Mission: Impossible — Ghost Protocol

For a director to make the switch from animation to live-action is no small task, but nobody should be too surprised that Brad Bird’s first flesh-and-blood effort has the best action sequences, hands down, of any movie this year. Have you seen “The Iron Giant,” “Ratatouille,” and “The Incredibles”? Those films, with their smooth, masterful action scenes, might as well have been storyboards for “Mission: Impossible — Ghost Protocol.”

In fact, animation might be the best training of all for this kind of movie. A cartoon has to be meticulously planned and carefully laid out, especially when it comes to busy scenes with a lot of characters and movement. You can’t just slap it together. Many live-action directors cheat by using choppy editing to cover their mistakes or create artificial excitement, but someone who has overseen cartoons will have the patience and discipline to do it right. Or at least that’s my theory at the moment. We’ll see what happens when Bird’s Pixar cohort Andrew Stanton (“Finding Nemo”) makes the same leap with “John Carter” next year.

At any rate, “Ghost Protocol” may lack an interesting villain, but it has just about everything else you could possibly want in a high-tech spy caper. It begins with IMF agent Ethan Hunt (Tom Cruise) getting busted out of a Russian prison, moves quickly to a mission to prevent nuclear launch codes from falling into the hands of a madman, and after that barely pauses to catch its breath before people are dangling from skyscrapers and leaping out of trains. Yet instead of feeling chaotic and exhausting, as movies that seem to feature nonstop action often do, this one is breezy and invigorating, the action fluid and logical. Not to pick on the “Transformers” movies, but the incoherent action in them is a big part of why they’re terrible. Brad Bird lays everything out perfectly, ably assisted by editor Paul Hirsch and cinematographer Robert Elswit, who won Oscars for their respective work on “The Empire Strikes Back” and “There Will Be Blood.”

Ethan’s partners this time are Benji (Simon Pegg), his old I.T. buddy who has graduated to field agent, and Jane (Paula Patton), whom Ethan has not worked with before. Jane is a skilled agent but is currently hot under the collar because of what happened in a botched mission involving fellow agent Hanaway (Josh Holloway) and devious French assassin Sabine Moreau (Lea Seydoux). The fourth member of their team — and this chapter is all about the importance of teamwork — is Brandt (Jeremy Renner), a pencil-pushing assistant to the IMF Secretary (Tom Wilkinson) who’s dragged into the middle of the action.

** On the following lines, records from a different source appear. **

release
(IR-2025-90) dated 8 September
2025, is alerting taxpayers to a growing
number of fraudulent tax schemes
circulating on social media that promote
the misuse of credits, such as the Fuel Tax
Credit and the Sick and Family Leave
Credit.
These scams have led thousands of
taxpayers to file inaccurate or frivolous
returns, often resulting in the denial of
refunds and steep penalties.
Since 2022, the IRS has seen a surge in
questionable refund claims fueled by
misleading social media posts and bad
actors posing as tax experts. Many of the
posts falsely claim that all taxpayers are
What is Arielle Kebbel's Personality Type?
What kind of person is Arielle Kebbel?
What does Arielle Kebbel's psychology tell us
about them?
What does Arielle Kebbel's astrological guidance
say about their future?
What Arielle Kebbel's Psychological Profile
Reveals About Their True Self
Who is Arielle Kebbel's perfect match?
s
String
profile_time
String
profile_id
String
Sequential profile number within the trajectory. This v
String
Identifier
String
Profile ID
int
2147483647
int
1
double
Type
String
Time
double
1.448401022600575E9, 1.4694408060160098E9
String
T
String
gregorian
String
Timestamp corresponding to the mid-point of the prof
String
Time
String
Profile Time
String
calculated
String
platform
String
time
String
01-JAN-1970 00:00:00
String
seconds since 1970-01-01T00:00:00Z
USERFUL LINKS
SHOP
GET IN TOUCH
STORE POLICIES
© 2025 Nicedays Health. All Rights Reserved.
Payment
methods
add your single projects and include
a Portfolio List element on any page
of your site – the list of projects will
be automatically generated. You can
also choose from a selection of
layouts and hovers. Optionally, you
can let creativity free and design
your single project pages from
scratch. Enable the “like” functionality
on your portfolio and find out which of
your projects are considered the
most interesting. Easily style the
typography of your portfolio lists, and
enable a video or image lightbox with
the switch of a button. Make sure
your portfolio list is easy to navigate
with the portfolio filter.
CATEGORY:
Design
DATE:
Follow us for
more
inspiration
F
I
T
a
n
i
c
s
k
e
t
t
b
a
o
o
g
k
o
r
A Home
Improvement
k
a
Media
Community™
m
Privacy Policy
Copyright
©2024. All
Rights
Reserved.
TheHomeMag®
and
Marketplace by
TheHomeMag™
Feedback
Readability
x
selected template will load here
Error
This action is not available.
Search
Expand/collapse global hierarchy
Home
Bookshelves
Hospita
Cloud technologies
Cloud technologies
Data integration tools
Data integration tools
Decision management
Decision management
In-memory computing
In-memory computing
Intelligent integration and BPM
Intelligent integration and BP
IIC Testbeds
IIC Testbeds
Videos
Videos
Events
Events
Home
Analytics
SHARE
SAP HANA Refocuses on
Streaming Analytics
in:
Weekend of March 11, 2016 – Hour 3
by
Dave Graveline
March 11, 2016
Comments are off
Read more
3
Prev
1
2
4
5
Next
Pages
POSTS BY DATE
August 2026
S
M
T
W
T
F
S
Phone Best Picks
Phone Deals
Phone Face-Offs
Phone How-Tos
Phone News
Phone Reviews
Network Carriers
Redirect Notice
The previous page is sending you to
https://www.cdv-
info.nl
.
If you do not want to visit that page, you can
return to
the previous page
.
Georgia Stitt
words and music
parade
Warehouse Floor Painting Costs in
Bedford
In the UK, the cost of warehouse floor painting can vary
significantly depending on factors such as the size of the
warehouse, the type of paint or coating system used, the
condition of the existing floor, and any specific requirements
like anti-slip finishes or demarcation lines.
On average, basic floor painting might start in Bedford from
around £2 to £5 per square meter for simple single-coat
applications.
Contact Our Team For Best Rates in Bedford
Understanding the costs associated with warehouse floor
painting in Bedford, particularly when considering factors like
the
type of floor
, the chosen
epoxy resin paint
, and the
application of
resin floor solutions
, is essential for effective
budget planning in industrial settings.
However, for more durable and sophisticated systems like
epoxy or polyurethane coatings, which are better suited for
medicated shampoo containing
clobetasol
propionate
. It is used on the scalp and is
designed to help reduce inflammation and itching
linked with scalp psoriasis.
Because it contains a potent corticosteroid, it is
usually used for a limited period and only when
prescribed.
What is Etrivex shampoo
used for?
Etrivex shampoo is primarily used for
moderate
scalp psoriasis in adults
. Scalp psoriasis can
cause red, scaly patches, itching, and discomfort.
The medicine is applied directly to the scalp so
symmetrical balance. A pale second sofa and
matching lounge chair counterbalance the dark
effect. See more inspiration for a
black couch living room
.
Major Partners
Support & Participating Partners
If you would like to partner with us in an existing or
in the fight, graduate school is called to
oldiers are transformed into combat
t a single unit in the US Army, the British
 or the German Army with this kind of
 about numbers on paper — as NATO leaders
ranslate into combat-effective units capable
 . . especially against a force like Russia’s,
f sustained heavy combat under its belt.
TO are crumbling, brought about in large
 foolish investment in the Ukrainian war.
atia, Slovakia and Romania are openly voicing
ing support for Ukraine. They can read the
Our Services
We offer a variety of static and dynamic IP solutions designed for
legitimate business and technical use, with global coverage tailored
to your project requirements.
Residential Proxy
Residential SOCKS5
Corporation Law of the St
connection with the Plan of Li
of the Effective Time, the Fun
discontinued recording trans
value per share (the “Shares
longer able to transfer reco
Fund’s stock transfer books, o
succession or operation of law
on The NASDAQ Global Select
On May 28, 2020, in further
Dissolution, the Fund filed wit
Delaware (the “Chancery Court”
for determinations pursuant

The screenplay, by “Alias” writers Josh Appelbaum and Andre Nemec, is marked by dialogue that’s more efficient than memorable — functional, rather than clever — and a story that’s twisty enough to be “Mission: Impossible” without being impossible to follow. The stakes are clearly delineated, and we know what the objectives are. None of it is remarkable, though it’s always nice to see the old classics played with enthusiasm and skill. (And I do wish the bad guy had more to him than this one does.) The real meat is in the execution of the stunts, and the way they’re seamlessly integrated with the scenes in between. Bird doesn’t do anything just because it looks cool. He does things that make sense within the story, and that look cool.

Everyone’s going to be talking about the sequence set at the world’s tallest building in Dubai. And with good reason: it’s one of the most breathtakingly suspenseful and shrewdly crafted segments I’ve ever seen. You don’t even need to be told that it was actually shot there, and that Cruise did most of his own stunts; you can tell by looking. More importantly, the sequence works not because it’s BIG and HUGE — it’s not like they blow up the building, or outrun a tidal wave, or knock a bridge over — but because it operates on simple principles and slows down enough to let us see, and thus care about, what’s going on.

That’s the movie in a nutshell: thrilling, charismatic, fun, and not too ludicrous. If Brad Bird chooses to accept the mission of making more live-action films as vigorously entertaining as this one, I’ll never disavow him.

B+ (2 hrs., 13 min.; PG-13, moderate action violence, a little mild profanity.)